What you need to do – Rewrite the part of the piece on change in education that opens with the words "In different ways" and closes with "Revised Latin Primer).", putting "night and day" in place of "chalk and cheese".

Text passage –
We're in one of those periods when real change in education might be possible. This doesn't happen very often. Here's why. Education is probably the single most powerful means by which our societies and our cultures reproduce themselves — institutions, values, character and differentials… the works. Hence the number of interest groups with a stake in education is enormous. Of all the culture-breeding channels available to those in power, education is in principle the one that lends itself most readily to engineering and design. However, in practice, everyone sticks the oar in and change is piecemeal, compromised and fragile.
So it's rare for sufficient powerful forces to align and overcome the drag of inertia. Now is such a time, and I think we're just seeing the beginnings of changes that may take a decade or two to work through. Donald Clark writes of technology enabling "more pedagogic change in 10 years than last 1,000 years. Then there's the impact of economic retrenchment and austerity on learning, which I've been writing about on off for over two years, arguing that cases where people have to "make do" in their learning may have something to teach us about how to improve more "advanced" techniques.
On top of factors like these (the full set would be a whole essay in itself), there's a cultural mood that has arisen from year-upon-year of different kinds of disruption — from hurricanes and ash clouds, through financial punch-drunkenness to the effects of technology reaching the professional middle classes for the first time. We don't believe in the return of business-as-usual any more; we don't trust the age-old educational conveyor belts to drop us off at the right spot in the factory.
In different ways we're questioning the educational provision that's been handed down, and wondering if we couldn't do better ourselves. Let's explore what I mean by that by looking at two "How To" e-books about education, published in recent months. In many ways they're chalk and cheese. One's American, the other British. One's student's-eye view, the other a parent and school-builder. One is very "2.0" in its sensibility, arguing that students can remix their learning experiences from multiple sources. The other is, well, the mischief in me would like to call it Web 0.0, but really it's from a place as yet uncolonised by either software or version numbers, so let's christen it "RLP" (after the Revised Latin Primer).
But these texts — The Edupunks Guide to a DIY Credential by Anya Kamenetz and How to Set Up a Free School by Toby Young — also share many things in common. Both are digital-only, which is just as well since their (virtual) shelf life could be measured in weeks rather than years. That both are tied so specifically to their national contexts in late 2011 — respectively, the structure of college education and nascent alternatives in the USA, and current policy and personnel at the UK Department for Education — may be testament to how tightly education is bound into society when you want to tinker with it. It also makes it a challenge to generalise from the two books. But let me try.

Records provided –
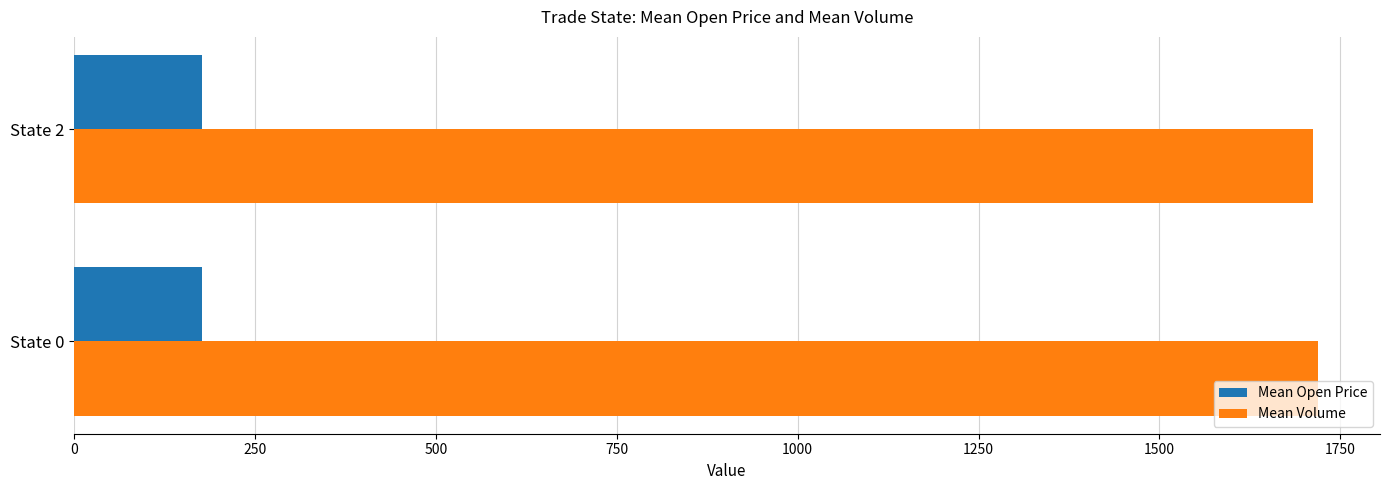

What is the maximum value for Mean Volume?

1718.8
---
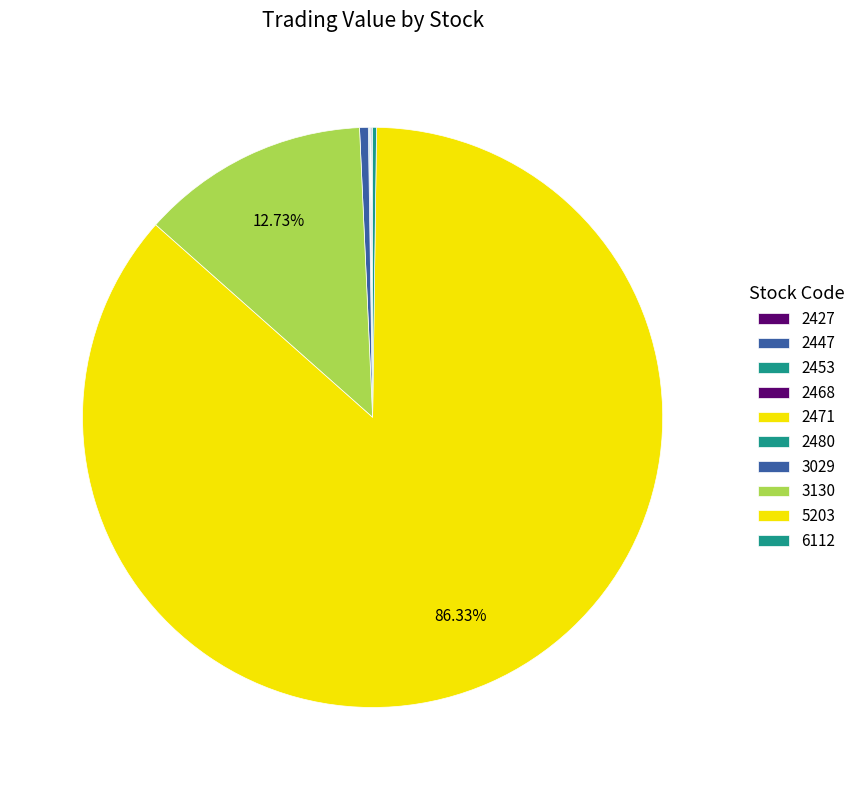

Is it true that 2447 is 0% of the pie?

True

Final answer –
In different ways we're questioning the educational provision that's been handed down, and wondering if we couldn't do better ourselves. Let's explore what I mean by that by looking at two "How To" e-books about education, published in recent months. In many ways they're night and day. One's American, the other British. One's student's-eye view, the other a parent and school-builder. One is very "2.0" in its sensibility, arguing that students can remix their learning experiences from multiple sources. The other is, well, the mischief in me would like to call it Web 0.0, but really it's from a place as yet uncolonised by either software or version numbers, so let's christen it "RLP" (after the Revised Latin Primer).